On the monumental clock, which marked the time in all the capitals of the world and the positions of all the planets, the delicate hands fell asleep. Like some icy, melancholy sun, the Electricity blazed down on the silence and on the pensive immobility of all those backs and all those décolletages. From each attentive ear, cupped by a hand, hung a black wire, like a piece of intestine. Dornan, slumped across the table, had closed his eyes, like a fat monk at his meditations. The historian of the Dukes d’Anjou was gravely performing his palace duty, delicately holding the ‘receiver’ between the tips of his fingers and holding his sad, sharp nose aloft. Madame d’Oriol was smiling languidly as if the wire were murmuring sweet-nothings in her ear. To stir myself, I risked taking one timid step, but was immediately halted by a fierce ‘Sh!’ from the Grand Duke. I withdrew behind the curtains to hide my idleness. The psychologist and author of The Cuirass was standing some way from the table, the long wire drawn taut, and he was biting his lip in the sheer effort of concentration. Reclining in a vast armchair, His Highness was in seventh heaven. Beside him, Madame Verghane’s bosom rose and fell like a milky wave. And my poor Jacinto, ever conscientious, was bent over the Theatrephone as sadly as if it were a tomb.

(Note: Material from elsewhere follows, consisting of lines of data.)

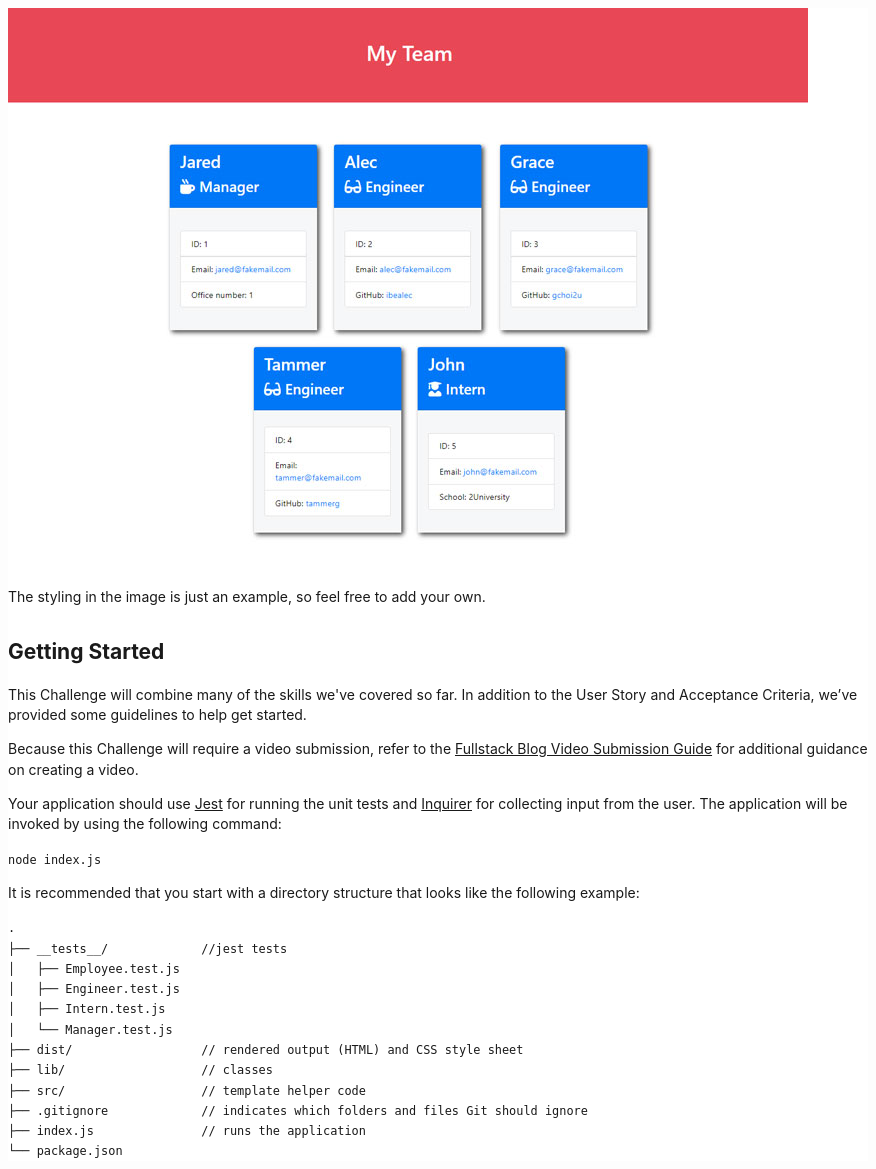 ![HTML webpage titled “My Team” features five boxes listing employee names, titles, and other key info.](./Assets/10-object-oriented-programming-homework-demo.png)

The styling in the image is just an example, so feel free to add your own.

## Getting Started

This Challenge will combine many of the skills we've covered so far. In addition to the User Story and Acceptance Criteria, we’ve provided some guidelines to help get started.

Because this Challenge will require a video submission, refer to the [Fullstack Blog Video Submission Guide](https://coding-boot-camp.github.io/full-stack/computer-literacy/video-submission-guide) for additional guidance on creating a video.

Your application should use [Jest](https://www.npmjs.com/package/jest) for running the unit tests and [Inquirer](https://www.npmjs.com/package/inquirer/v/8.2.4) for collecting input from the user. The application will be invoked by using the following command:

```bash
node index.js
```

It is recommended that you start with a directory structure that looks like the following example:

```md
.
├── __tests__/             //jest tests
│   ├── Employee.test.js
│   ├── Engineer.test.js
│   ├── Intern.test.js
│   └── Manager.test.js
├── dist/                  // rendered output (HTML) and CSS style sheet      
├── lib/                   // classes
├── src/                   // template helper code 
├── .gitignore             // indicates which folders and files Git should ignore
├── index.js               // runs the application
└── package.json           
```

Confronted by this vision of superior, civilised beings devoutly and silently drinking in the obscenities Gilberte was bleating down the line at them from beneath the soil of Paris, through wires buried in the gutters, close by the sewers, I thought about my sleeping village. The same crescent moon accompanied by one tiny star that was racing through the clouds over the rooftops and the black chimneys of the Champs-Elysées would also be racing over the pine woods there, but shedding a softer, brighter light. Far off in the deeps of the Dona, the frogs would be croaking.